Uczniowie liceum im. Marjory Stoneman Douglas w Parkland sami udokumentowali chwile grozy, jakie przeżyli w trakcie tragicznej strzelaniny, w której 19-letni sprawca zabił 17 osób i ranił kilkadziesiąt innych.
Po ataku jeden z uczniów sfilmował pełen napięcia moment, w którym do sali lekcyjnej wchodzi brygada antyterrorystyczna przeszukująca kolejne pomieszczenia. "Ręce do góry! Odłóżcie telefony!" - słychać w tle polecenia antyterrorystów.
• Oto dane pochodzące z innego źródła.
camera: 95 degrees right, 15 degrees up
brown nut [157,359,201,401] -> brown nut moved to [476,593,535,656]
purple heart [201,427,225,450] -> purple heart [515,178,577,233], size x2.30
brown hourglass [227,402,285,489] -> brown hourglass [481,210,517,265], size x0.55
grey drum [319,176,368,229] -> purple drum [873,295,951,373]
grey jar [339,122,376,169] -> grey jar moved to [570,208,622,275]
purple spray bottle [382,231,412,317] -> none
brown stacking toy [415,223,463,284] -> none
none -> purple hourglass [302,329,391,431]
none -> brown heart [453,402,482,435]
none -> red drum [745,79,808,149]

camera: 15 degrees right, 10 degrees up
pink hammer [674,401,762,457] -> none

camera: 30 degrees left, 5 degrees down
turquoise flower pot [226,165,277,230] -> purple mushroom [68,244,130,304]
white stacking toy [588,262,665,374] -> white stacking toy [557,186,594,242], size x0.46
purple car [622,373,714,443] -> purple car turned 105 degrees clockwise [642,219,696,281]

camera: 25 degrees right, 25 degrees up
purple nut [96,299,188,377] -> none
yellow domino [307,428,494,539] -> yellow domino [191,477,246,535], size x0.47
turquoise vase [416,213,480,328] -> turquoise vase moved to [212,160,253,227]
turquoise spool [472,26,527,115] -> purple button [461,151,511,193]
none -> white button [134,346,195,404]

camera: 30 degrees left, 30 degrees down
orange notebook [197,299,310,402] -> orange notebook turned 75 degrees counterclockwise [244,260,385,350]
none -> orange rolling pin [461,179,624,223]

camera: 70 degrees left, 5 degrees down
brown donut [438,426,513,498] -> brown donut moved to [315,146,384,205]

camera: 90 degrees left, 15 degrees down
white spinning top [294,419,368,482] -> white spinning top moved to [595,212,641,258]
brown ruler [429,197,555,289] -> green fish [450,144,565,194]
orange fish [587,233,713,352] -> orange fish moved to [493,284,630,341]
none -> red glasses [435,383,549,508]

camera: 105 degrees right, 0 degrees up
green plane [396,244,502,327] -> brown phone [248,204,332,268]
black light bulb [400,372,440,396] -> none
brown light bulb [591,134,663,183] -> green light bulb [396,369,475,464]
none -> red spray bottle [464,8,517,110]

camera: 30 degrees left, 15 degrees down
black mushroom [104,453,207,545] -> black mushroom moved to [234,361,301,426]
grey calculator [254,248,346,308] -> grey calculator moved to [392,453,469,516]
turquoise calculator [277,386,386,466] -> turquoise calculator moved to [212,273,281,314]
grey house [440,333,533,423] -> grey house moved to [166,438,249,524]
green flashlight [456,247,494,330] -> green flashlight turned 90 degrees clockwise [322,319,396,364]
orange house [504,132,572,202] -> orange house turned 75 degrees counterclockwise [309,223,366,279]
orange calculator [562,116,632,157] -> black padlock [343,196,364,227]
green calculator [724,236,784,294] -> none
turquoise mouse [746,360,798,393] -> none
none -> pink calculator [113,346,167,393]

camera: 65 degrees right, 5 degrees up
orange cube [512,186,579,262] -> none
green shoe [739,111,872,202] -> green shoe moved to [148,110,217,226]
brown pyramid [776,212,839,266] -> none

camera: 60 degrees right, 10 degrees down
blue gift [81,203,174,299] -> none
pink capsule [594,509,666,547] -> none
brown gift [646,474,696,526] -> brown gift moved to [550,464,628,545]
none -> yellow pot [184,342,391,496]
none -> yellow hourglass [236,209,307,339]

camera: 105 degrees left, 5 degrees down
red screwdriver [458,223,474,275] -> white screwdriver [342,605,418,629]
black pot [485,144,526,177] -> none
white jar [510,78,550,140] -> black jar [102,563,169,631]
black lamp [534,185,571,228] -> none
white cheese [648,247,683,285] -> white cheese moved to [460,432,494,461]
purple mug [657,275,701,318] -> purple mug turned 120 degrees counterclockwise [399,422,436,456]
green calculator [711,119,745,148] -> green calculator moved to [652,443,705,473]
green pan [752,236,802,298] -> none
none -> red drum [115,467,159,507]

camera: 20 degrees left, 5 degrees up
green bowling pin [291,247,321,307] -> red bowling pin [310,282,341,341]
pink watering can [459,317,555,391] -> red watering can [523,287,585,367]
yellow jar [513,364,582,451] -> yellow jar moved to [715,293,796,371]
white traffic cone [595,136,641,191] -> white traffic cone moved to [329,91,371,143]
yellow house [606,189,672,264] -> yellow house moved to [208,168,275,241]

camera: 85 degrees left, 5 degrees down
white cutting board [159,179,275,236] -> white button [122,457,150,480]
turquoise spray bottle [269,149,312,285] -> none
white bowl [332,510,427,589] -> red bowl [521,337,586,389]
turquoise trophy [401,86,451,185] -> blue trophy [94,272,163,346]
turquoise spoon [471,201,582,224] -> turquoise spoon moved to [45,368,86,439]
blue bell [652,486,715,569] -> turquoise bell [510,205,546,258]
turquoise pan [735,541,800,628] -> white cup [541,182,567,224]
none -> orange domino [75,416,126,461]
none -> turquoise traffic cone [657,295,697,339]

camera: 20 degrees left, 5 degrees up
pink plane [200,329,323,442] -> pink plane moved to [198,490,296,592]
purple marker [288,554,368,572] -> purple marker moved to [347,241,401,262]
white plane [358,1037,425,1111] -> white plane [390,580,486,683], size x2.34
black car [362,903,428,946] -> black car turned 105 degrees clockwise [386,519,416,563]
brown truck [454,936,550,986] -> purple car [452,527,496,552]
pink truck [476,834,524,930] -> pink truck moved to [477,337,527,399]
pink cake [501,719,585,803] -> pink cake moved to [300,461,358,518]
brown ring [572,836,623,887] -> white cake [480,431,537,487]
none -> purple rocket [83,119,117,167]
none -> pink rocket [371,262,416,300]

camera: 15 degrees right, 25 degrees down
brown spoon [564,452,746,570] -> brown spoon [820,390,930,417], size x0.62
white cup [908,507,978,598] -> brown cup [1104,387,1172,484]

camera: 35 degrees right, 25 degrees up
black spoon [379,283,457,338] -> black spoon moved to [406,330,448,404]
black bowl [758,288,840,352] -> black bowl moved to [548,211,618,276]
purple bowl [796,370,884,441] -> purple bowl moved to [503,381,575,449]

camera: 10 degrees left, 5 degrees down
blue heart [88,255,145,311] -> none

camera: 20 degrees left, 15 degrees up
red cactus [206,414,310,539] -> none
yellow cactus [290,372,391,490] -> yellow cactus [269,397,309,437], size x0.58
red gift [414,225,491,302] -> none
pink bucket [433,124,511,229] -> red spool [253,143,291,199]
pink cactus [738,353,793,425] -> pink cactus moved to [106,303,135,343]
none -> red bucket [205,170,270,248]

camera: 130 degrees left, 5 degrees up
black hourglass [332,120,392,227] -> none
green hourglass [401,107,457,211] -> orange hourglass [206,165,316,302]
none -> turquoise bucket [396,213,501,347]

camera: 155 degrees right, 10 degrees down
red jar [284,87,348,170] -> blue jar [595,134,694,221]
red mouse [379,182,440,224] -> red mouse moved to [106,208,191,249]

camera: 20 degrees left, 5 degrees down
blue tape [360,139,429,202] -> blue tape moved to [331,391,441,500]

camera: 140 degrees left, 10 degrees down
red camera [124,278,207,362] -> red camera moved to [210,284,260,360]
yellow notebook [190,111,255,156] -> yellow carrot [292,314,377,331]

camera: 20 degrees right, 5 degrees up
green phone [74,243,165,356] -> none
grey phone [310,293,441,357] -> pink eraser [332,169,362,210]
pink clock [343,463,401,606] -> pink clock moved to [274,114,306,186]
Inny z uczniów nagrał moment wyczekiwania na ewakuację z sali lekcyjnej. Na nagraniu słychać nauczycielkę, która uspokaja uczniów.
W tym samym czasie inni uczniowie wysyłali wiadomości rodzicom.
Sarah Crescitelli w trakcie strzelaniny schroniła się w łazience. Przez dwie godziny przerażona nastolatka wymieniała SMS-y z mamą.
"Jeśli z tego nie wyjdę cało - kocham cię i jestem wdzięczna za wszystko, co dla mnie zrobiłaś" - napisała Sarah. "Nie myśl w ten sposób. Wszędzie jest policja" - uspokajała ją mama.